#### Dokumen Sumber:
============

Kok lama banget sih? Kok bisa? Ini pertanyaan yang sering sekali saya terima selama proses penyembuhan. Keluarga saya yang mayoritas dokter juga dihujani pertanyaan-pertanyaan seperti ini. Dokter pun bingung. Ini penyakit baru. Yang kita bisa lakukan cuma usaha dan tetap semangat. Saya ingat pesan dokter untuk terus beraktivitas seperti biasa dan bekerja dalam karantina agar tidak cepat bosan. Karena saya mahasiswa, masa isolasi di apartemen saya habiskan dengan mengerjakan tugas-tugas kuliah, menulis disertasi, menilai esai mahasiswa, dan sebagainya.
Kesehatan mental saya mulai terganggu sekitar Idul Fitri, dua bulan lebih sejak saya dinyatakan positif. Kami sudah tidak tahu apa yang perlu diusahakan lagi. Keluarga dan dokter saya menawarkan untuk isolasi mandiri saja di rumah, tapi dari dulu saya tidak mau. Kenapa? Kembali ke pernyataan awal tadi. Sakit sih tidak, tapi nularin orang. Akan tetapi, dengan berbagai cara, akhirnya keluarga saya berhasil meyakinkan saya untuk isolasi di rumah. Saya menggunakan satu kamar dan kamar mandi khusus. Kami memasang tirai dari plastik PVC sebagai partisi agar saya tetap bisa berkomunikasi dengan mereka tapi terbatas tirai. Meski terbatas, saya tetap bersyukur karena akhirnya menginjakkan kaki di rumah sendiri.

============

#### Isi halaman hasil transkripsi:
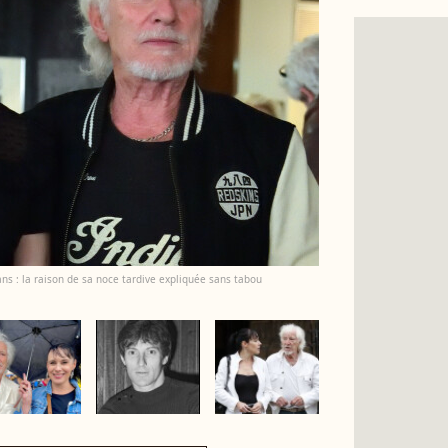
ans : la raison de sa noce tardive expliquée sans tabou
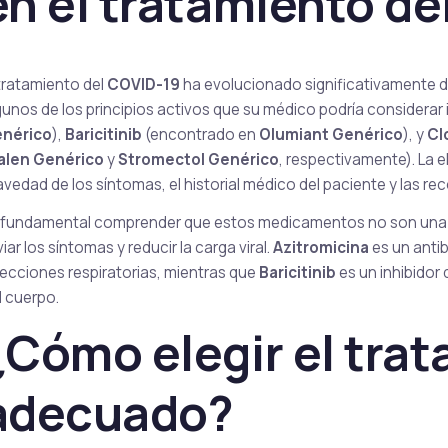
en el tratamiento de
Sirolimus
 tratamiento del
COVID-19
ha evolucionado significativamente de
gunos de los principios activos que su médico podría considerar
nérico
),
Baricitinib
(encontrado en
Olumiant Genérico
), y
Cl
alen Genérico
y
Stromectol Genérico
, respectivamente). La 
avedad de los síntomas, el historial médico del paciente y las r
 fundamental comprender que estos medicamentos no son una c
viar los síntomas y reducir la carga viral.
Azitromicina
es un anti
fecciones respiratorias, mientras que
Baricitinib
es un inhibidor
l cuerpo.
¿Cómo elegir el tra
adecuado?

============

#### Butir Tugas 1:
Jawablah pertanyaan berikut berdasarkan teks tentang masa isolasi dan penyembuhan.
(a) Sebagian besar anggota keluarga penulis berprofesi sebagai apa?
(b) Kapan kesehatan mental penulis mulai terganggu?
(c) Dari bahan apa tirai partisi di rumah dibuat?
#### Butir Tugas 2:
Sebutkan semua kegiatan yang disebutkan dalam teks tentang masa isolasi dan penyembuhan sebagai cara penulis mengisi masa isolasi di apartemen.
#### Butir Tugas 3:
Lanjutkan teks tentang masa isolasi dan penyembuhan, mulai dari sesudah kalimat terakhirnya.

#### Jawaban Latihan 1:
(a) Dokter.
(b) Sekitar Idul Fitri, dua bulan lebih sejak penulis dinyatakan positif.
(c) Plastik PVC.

#### Jawaban Latihan 2:
Mengerjakan tugas-tugas kuliah, menulis disertasi, dan menilai esai mahasiswa.

#### Jawaban Latihan 3:
Zona isolasi di rumah menggunakan tirai PVC (sumber foto: dokumentasi pribadi penulis)
Saya melewatkan beberapa minggu dalam “zona isolasi” di rumah. Sebagai informasi tambahan, saya memiliki rhinitis alergi. Dokter menyarankan saya untuk cuci hidung dan pakai obat alergi. Beliau khawatir jikalau saya sudah sembuh tapi sisa-sisa virus matinya terdeteksi saat tes swab karena rhinitis alergi saya sedang kambuh dan saya pilek terus-menerus. Setelah rutin cuci hidung dan memakai obat alergi, pilek saya mereda.
Siklus akhirnya selesai pada tanggal 30 Juni. Saya dinyatakan sembuh dengan hasil tes negatif dua kali berturut-turut dengan total 10 kali swab test selama tiga bulan. Ini adalah perjalanan yang panjang, sangat panjang. Di awal, saya tahu konsekuensinya jika saya pulang ke Indonesia, yaitu harus isolasi mandiri dan bisa saja terinfeksi virus. Tapi, yang saya tidak sadari adalah bahwa konsekuensinya bisa selama itu.
Salah satu hasil tes swab dengan hasil negatif (sumber foto: dokumentasi pribadi penulis)
Dulu, sulit sekali bagi saya mencari cerita-cerita dari orang-orang asimtomatik. Hal ini membuat mental saya semakin down dan sulit menemukan teman bercerita. Saya berharap cerita ini dapat memberi semangat untuk teman-teman yang sedang berjuang, terutama yang terkonfirmasi tanpa gejala dan harus menjalani ini dalam durasi yang lama.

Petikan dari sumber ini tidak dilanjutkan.